Documentaries enjoyed a brief heyday on American network radio just after World War II. This paper will discuss a new book-length study of those documentaries. Journalists and dramatists joined efforts to use radio to remake America and the world for the better. Edward R. Murrow helped form the CBS Documentary Unit, and similar units developed at the other networks. They produced programs advocating action on everything from juvenile delinquency, slums, and race relations to venereal disease, atomic energy, and arms control. For a time, their efforts were enabled by the commercial broadcasting industry, which was under pressure from the Federal Communications Commission to demonstrate that it was truly serving the public interest. The director of the CBS Documentary Unit declared the emergence of “a virtual Utopia for craftsmen who believe in radio’s usefulness as a social force.” By 1951, however, that utopia evaporated as radio gave way to television, the “good war” against fascism gave way to the Cold War against communism, and many of radio’s top “craftsmen” landed on the blacklist.

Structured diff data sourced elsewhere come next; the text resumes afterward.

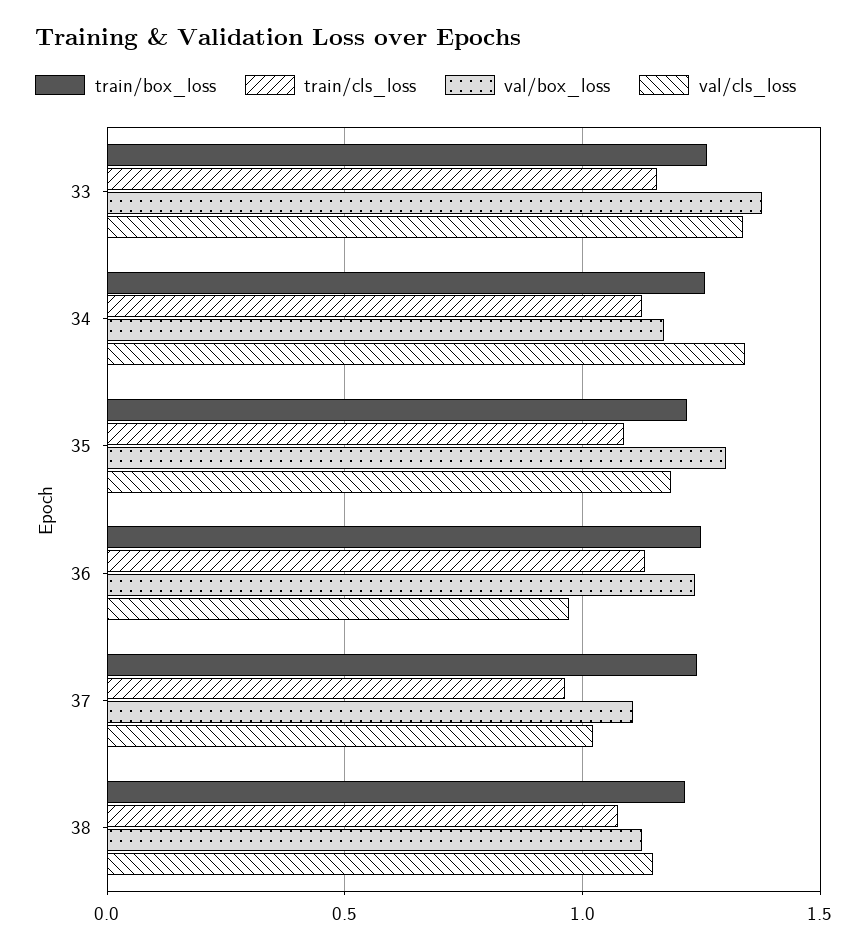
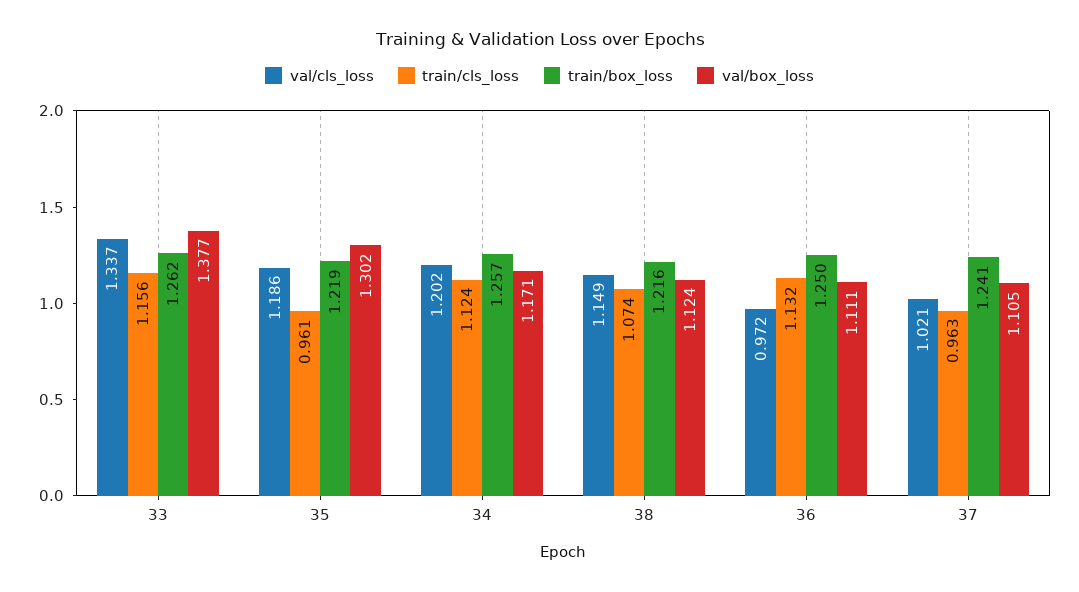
  {
    "train/box_loss": {
      "33": 1.262,
      "34": 1.257,
      "35": 1.219,
      "36": 1.25,
      "37": 1.241,
      "38": 1.216
    },
    "train/cls_loss": {
      "33": 1.156,
      "34": 1.124,
-     "35": 1.1,
+     "35": 0.961,
      "36": 1.132,
      "37": 0.963,
      "38": 1.074
    },
    "val/box_loss": {
      "33": 1.377,
      "34": 1.171,
      "35": 1.302,
-     "36": 1.25,
+     "36": 1.111,
      "37": 1.105,
      "38": 1.124
    },
    "val/cls_loss": {
      "33": 1.337,
-     "34": 1.35,
+     "34": 1.202,
      "35": 1.186,
      "36": 0.972,
      "37": 1.021,
      "38": 1.149
    }
  }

The study draws upon the NBC Company Records at the Wisconsin Center for Film & Theater Research in addition to the collected papers of several principal players in this era of documentary. It also draws upon original audio recordings, scripts, and notes culled from a number of other university archives, the CBS News Archives, the Paley Center for Media in Beverly Hills, California and in New York City, and various private collectors and online sites. The goal is to reveal how radio documentaries responded to the political, economic, and cultural upheaval of the era and how they highlighted what media scholar James Carey termed the enduring “moral and political ambiguities” of journalism and the American mass media.
Matthew C. Ehrlich is Professor of Journalism at the University of Illinois at Urbana-Champaign. His book Radio Utopia: Postwar Audio Documentary in the Public Interest will be published by the University of Illinois Press. He also is author of the book Journalism in the Movies.
Enticknap, Leo, University of Leeds. “Film Restoration: The Implications of Film Scholars' Misunderstanding of the Science”
For almost three decades, film scholarship has traditionally struggled to understand the impact of technology on the creation, distribution and consumption of audiovisual media. This was the crux of Barry Salt's infamous 1992 critique of semiotics, psychoanalysis, structuralism and virtually every other approach to cultural theory and criticism that took as its central premise the notion that films can be regarded as self-contained 'texts', from which meaning can be decoded in isolation from the empirical context of their existence. Four years later, the successful peer review of Alan Sokal's widely publicised hoax article in Social Text, in which he argued that the law of gravity was a mere cultural convention that could be simply ignored by anyone who wished to, proved that humanities scholars' ignorance of science was alive and well.